When the community asked for volunteers to work among the poor in Latin America, I joyfully responded. I went to Costa Rica to teach at St. Clare College, a girls’ high school. Two years later, I became a formation director for ULAF.

In 1968, the ULAF provincial team asked Sister Marie Zimmerman and me to start a catechizing mission in Montero, Peru. It was exciting to see how eager the people were to learn and acquire new knowledge in their faith. Some years later, the bishop asked me to move to Canchaque to start a formation program for young adults, training them in catechetics so they could return to their parishes as catechists.

I was there for five years before joining the pastoral team in Paita, arriving in the year of El Niño. What a terrible time for the people! The mother of a family I visited was caring for her aged father; she shared with me the anxiety of each day, of each moment: thunder, lightning, and torrential rains. Water was everywhere. The sound of people shoveling water from their homes was very common.

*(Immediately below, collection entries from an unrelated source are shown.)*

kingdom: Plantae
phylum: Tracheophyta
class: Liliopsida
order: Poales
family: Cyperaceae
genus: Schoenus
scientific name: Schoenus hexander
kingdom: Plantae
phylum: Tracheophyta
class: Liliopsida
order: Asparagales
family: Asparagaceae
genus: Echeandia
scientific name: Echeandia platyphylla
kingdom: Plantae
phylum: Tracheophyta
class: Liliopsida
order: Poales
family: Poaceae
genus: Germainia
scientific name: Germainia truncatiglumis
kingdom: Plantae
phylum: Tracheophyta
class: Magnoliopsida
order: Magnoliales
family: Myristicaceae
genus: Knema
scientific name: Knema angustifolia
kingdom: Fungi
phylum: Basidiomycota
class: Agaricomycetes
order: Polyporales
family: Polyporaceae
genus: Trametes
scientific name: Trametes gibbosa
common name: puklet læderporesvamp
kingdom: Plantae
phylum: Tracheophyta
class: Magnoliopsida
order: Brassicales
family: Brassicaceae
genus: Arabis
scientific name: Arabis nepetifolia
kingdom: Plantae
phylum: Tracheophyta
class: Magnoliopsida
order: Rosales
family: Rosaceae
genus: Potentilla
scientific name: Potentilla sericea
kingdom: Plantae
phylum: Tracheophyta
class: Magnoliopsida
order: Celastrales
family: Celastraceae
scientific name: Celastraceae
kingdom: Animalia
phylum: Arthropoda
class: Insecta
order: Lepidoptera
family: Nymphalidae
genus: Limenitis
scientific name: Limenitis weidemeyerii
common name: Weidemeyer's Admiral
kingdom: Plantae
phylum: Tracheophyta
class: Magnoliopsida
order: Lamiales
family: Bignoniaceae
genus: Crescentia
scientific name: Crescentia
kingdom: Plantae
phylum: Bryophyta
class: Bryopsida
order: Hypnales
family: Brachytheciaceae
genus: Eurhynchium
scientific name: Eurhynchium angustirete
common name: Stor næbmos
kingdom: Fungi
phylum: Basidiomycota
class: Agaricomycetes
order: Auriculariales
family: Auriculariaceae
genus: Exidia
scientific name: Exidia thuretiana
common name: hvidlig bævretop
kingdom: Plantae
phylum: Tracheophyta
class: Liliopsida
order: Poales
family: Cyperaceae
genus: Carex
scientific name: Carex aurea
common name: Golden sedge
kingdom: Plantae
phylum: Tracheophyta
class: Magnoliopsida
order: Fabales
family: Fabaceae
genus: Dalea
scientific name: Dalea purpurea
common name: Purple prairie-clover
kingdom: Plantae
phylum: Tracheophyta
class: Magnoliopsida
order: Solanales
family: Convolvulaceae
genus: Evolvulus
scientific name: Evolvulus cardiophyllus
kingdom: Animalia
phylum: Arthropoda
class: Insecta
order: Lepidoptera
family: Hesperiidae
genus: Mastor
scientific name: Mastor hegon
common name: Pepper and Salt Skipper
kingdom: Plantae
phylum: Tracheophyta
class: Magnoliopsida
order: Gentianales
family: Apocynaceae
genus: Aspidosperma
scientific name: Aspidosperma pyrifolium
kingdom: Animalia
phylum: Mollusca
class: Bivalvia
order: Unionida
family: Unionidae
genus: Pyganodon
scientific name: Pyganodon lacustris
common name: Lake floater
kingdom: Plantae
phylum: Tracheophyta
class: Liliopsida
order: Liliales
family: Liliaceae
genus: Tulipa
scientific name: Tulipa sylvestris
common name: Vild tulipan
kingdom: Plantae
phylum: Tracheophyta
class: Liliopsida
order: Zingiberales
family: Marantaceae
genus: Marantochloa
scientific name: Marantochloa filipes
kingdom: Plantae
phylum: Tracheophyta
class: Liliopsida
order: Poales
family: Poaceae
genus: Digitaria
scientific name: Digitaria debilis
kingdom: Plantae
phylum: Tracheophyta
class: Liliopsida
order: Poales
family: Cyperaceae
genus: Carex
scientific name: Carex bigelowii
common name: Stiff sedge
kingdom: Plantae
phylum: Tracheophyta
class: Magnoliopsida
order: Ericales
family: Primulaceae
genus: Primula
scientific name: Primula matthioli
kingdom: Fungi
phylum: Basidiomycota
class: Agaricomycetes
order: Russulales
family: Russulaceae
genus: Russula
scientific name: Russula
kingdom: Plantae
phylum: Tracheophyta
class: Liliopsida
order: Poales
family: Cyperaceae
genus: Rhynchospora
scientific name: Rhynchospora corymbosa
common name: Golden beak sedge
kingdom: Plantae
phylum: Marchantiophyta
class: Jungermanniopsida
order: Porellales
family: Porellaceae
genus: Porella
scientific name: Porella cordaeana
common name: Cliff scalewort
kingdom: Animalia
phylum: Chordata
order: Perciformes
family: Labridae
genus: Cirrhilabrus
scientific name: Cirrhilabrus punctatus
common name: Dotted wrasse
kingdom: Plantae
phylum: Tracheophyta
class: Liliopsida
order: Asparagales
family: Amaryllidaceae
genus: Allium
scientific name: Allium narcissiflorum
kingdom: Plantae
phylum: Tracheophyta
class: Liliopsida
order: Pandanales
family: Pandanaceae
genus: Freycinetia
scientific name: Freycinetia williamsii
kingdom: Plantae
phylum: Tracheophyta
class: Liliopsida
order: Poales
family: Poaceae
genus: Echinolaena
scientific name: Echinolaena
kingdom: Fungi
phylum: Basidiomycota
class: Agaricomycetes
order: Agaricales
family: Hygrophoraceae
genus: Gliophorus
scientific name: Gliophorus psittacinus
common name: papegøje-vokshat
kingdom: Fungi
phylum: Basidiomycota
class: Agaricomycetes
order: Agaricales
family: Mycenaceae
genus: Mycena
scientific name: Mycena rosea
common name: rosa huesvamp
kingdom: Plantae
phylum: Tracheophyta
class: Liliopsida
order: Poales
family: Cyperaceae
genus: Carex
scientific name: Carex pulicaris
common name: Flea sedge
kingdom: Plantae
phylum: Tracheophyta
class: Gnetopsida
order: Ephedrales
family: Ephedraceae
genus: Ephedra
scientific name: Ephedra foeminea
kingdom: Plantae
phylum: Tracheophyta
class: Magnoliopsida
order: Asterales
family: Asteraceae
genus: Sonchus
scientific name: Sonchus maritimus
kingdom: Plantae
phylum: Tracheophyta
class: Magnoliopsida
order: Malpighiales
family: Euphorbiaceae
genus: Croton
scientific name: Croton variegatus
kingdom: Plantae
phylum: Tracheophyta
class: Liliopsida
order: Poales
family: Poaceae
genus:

I was in Paita for nine years, ministering to the sick and dying and preparing adults for the sacraments. In February 1991, Paita was hit hard with cholera. By the end of April, the death toll was over 1,000 and climbing due to inadequate medical care and supplies. This was another cross for the poor.

One morning, while praying on the roof of our convent, we saw three church steeples pointed heavenward, symbolic of hope, new life, and resurrection.  We were challenged to make that a reality through our prayers and sacrifices.

During my last years of service in Latin America, I was the formation director for the Peruvian postulants in Costa Rica. When I left Paita, the youth group surprised me with a poem. One of the verses captures my ministry in Paita:

Thousands of sick found comfort in God, since always to their beds, you brought the words of love that you proclaimed, and the God made bread that you gave. The thirst for God you satisfied in the depths of their hearts, so they encountered pardon and mercy from God the Father.

Returning to Milwaukee, I helped Hispanics in the neighborhood with their social needs and learning English. Throughout my life I came to know, love, and appreciate other cultures and at the same time recognized in a deeper sense the beauty of my own culture.